▶ PROBLEM DESCRIPTION: Quote the material word for word, from the line with "Reading bottom to" to the line with "To the nearest", both of those lines included.

▶ RECORDS TO PROCESS:

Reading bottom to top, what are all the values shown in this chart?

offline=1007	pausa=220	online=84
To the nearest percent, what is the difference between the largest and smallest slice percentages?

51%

==

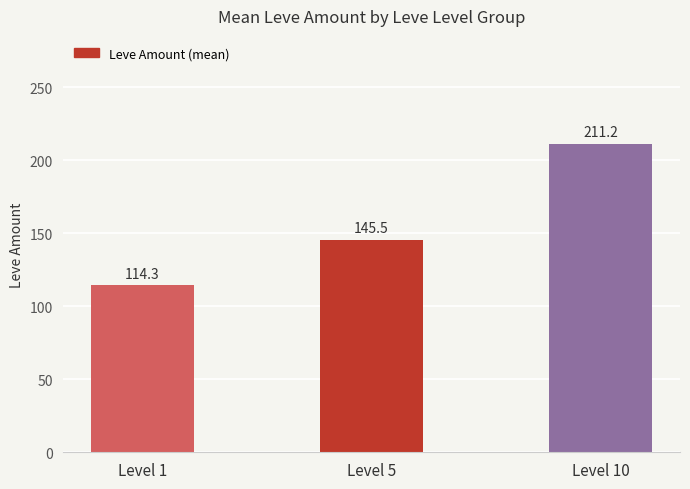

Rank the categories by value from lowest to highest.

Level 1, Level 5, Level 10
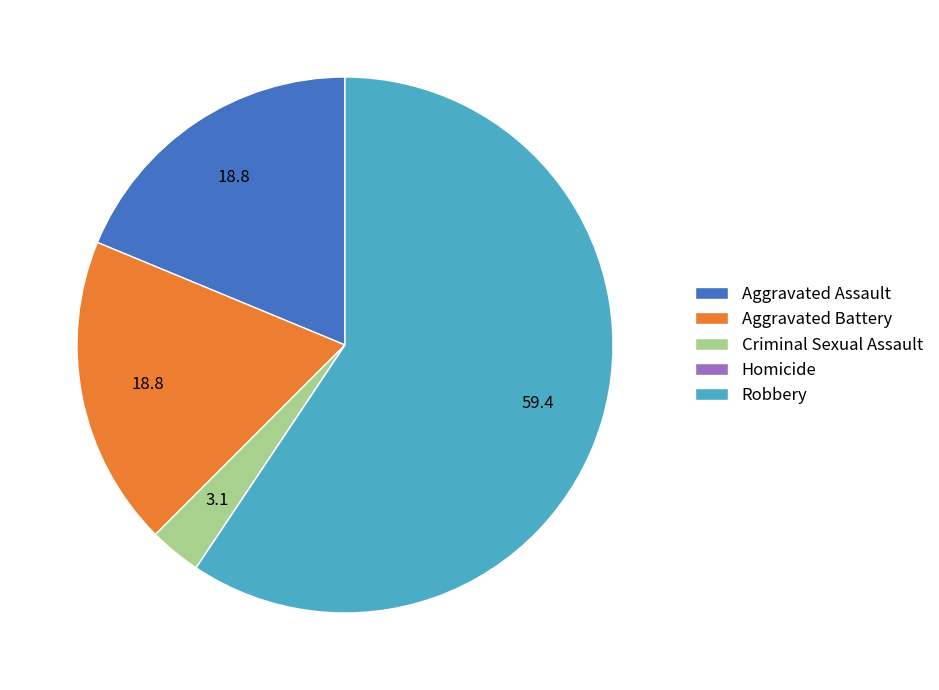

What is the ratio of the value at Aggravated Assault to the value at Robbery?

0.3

▶ YOUR SOLUTION:
Reading bottom to top, what are all the values shown in this chart?

offline=1007	pausa=220	online=84
To the nearest percent, what is the difference between the largest and smallest slice percentages?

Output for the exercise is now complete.